REQUIREMENT
No pictures belong in the copy. Set down exactly the lines from the one that contains "right hip: (8, 270)" through the end of the data.

EXERCISE INPUT
* * *

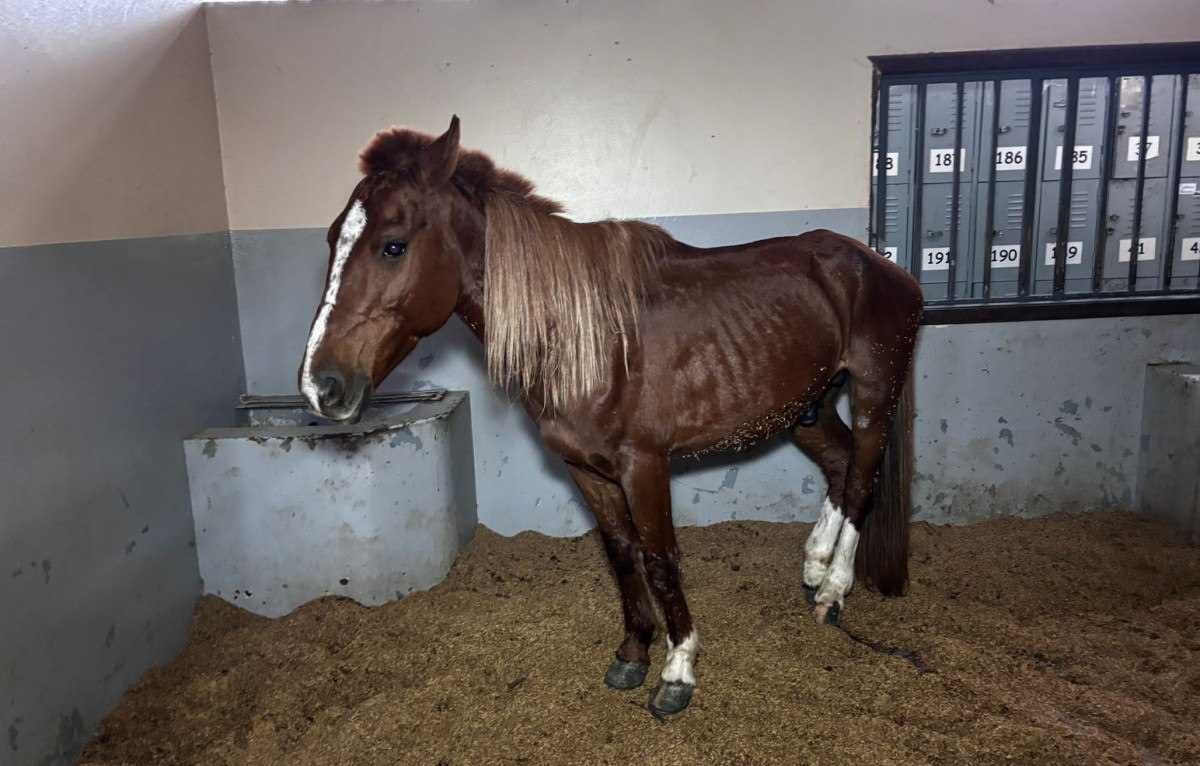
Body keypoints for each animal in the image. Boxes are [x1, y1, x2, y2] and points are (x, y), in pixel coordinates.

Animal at [295, 115, 921, 720]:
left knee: (862, 479)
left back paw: (833, 589)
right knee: (839, 466)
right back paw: (814, 566)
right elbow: (621, 554)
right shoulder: (586, 471)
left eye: (393, 246)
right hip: (806, 409)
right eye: (330, 239)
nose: (321, 386)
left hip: (873, 394)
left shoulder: (643, 466)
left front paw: (677, 671)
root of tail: (882, 267)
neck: (584, 336)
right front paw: (632, 654)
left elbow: (660, 558)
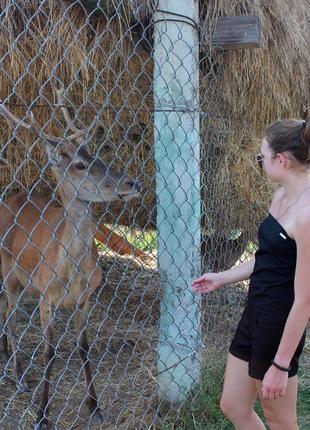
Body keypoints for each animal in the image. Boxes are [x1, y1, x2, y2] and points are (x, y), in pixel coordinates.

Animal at [0, 90, 139, 426]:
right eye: (79, 164)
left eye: (98, 157)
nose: (132, 183)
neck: (71, 272)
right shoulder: (46, 296)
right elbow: (49, 352)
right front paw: (41, 415)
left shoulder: (86, 297)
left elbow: (84, 348)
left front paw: (96, 406)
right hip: (8, 270)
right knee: (9, 316)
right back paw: (17, 375)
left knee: (4, 309)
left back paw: (8, 360)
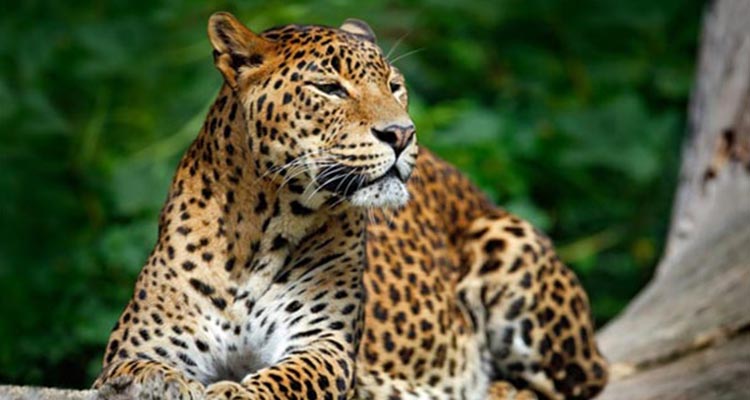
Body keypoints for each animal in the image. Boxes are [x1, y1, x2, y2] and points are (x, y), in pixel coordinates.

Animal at [93, 12, 608, 400]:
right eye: (329, 88)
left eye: (395, 85)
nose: (402, 134)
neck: (259, 229)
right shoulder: (136, 346)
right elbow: (136, 370)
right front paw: (159, 384)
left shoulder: (325, 344)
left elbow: (286, 378)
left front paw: (233, 391)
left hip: (510, 242)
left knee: (577, 384)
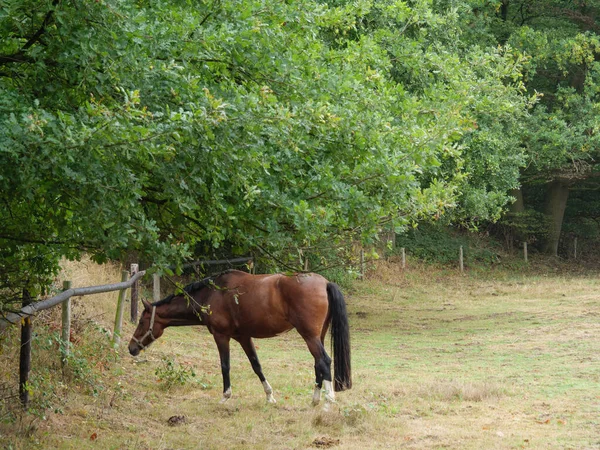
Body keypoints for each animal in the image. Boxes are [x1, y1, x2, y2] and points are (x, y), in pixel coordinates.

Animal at [127, 268, 352, 406]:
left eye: (142, 322)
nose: (131, 348)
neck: (211, 295)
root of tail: (325, 283)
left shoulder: (221, 336)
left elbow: (225, 366)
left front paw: (225, 396)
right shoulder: (244, 337)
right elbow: (256, 365)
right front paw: (270, 396)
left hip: (309, 336)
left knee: (324, 361)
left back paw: (328, 401)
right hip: (317, 335)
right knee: (318, 363)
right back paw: (315, 400)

* * *

YOUR SOLUTION
right hip: (8, 270)
right knee: (9, 316)
right back paw: (17, 375)
left knee: (4, 309)
left back paw: (8, 360)
Body keypoints for each animal in the image. Boxes are [x1, y1, x2, y2] and points are (x, y), in pixel coordinates.

Animal at [93, 12, 608, 400]:
right eye: (329, 88)
left eye: (395, 85)
nose: (402, 134)
neck: (259, 229)
right shoulder: (136, 346)
right elbow: (136, 370)
right front paw: (159, 384)
left shoulder: (325, 344)
left elbow: (286, 378)
left front paw: (233, 391)
left hip: (510, 242)
left knee: (577, 384)
Body keypoints for each animal in the image. Boxes are [x1, y1, x2, y2] and points are (x, y), in pixel coordinates.

Animal at [127, 268, 352, 406]:
left eye: (142, 322)
nose: (131, 348)
neck: (211, 295)
root of tail: (325, 283)
left shoulder: (221, 336)
left elbow: (225, 366)
left front paw: (225, 396)
right shoulder: (244, 337)
right elbow: (256, 365)
right front paw: (270, 396)
left hip: (309, 336)
left knee: (324, 361)
left back paw: (328, 401)
right hip: (317, 335)
right knee: (318, 363)
right back paw: (315, 400)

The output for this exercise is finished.